Despite this prediction being a pretty bland and somewhat obvious one, it is a prediction all the same with an almost certain outcome. But, the future is all wibbly-wobbly timey-wimey so I do indeed have the power to change its outcome. Because I have time to prepare, I can rummage through my 'random stuff to do' folder and figure out a way to escape the scrutiny of my life choices and avoid the evil looks when I say that I don't particularly want to go to uni, that it's more of a 'I-have-to-or-I-wont-have-many-acceptable-job-pportunities' type thing. Because of my musicality, every time the parentals have someone over, I'm expected to play the piano for them.

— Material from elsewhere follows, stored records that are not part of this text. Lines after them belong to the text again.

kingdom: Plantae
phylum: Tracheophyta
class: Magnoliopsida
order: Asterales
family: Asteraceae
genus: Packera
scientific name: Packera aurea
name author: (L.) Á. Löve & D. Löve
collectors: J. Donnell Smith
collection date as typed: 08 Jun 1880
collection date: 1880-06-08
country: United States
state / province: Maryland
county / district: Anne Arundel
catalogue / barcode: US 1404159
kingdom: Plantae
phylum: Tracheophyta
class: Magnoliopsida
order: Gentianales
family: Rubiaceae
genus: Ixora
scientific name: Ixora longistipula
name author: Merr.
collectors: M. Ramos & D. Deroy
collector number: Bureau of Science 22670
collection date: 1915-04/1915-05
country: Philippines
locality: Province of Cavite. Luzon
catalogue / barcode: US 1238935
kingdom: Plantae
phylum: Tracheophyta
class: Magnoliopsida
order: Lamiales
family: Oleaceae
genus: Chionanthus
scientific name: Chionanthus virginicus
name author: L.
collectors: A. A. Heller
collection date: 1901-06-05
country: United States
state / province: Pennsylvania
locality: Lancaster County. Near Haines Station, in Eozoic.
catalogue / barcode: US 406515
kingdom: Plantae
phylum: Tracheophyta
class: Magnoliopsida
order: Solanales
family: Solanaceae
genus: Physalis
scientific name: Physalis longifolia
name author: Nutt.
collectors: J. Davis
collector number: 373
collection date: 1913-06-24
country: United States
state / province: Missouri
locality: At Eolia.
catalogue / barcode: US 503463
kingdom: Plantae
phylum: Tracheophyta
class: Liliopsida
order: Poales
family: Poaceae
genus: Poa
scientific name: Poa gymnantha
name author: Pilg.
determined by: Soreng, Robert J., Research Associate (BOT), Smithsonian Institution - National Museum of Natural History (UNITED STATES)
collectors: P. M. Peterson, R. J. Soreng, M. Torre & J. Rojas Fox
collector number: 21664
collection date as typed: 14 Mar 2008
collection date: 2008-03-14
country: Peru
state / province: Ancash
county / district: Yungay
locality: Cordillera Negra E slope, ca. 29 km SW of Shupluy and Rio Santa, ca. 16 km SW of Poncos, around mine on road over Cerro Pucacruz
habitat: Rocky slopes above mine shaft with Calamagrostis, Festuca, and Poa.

As much as I hate playing when requested to and playing for the my-child-is-more-impressive-than-yours reason, it does give me a reason to politely get everyone to stop talking to me and feel obliged to compliment me. (I find this a much better way to fish for complements than "omg i look so gross in this pic. like the photo not the link" type crap). Anyway, along with this, I always manage to scuttle off to my cave (aka my room) and do whatever until I'm re-summoned. But once I reach my room, I'm confronted with the new-found boredom of "what the hell do I do now?"

This is my solution: Head downstairs, keep learning guitar and only show myself for bragging time and food time (these times may intertwine). By keeping track of what's probably going on upstairs and what is about to happen, I can ultimately predict and even change the future.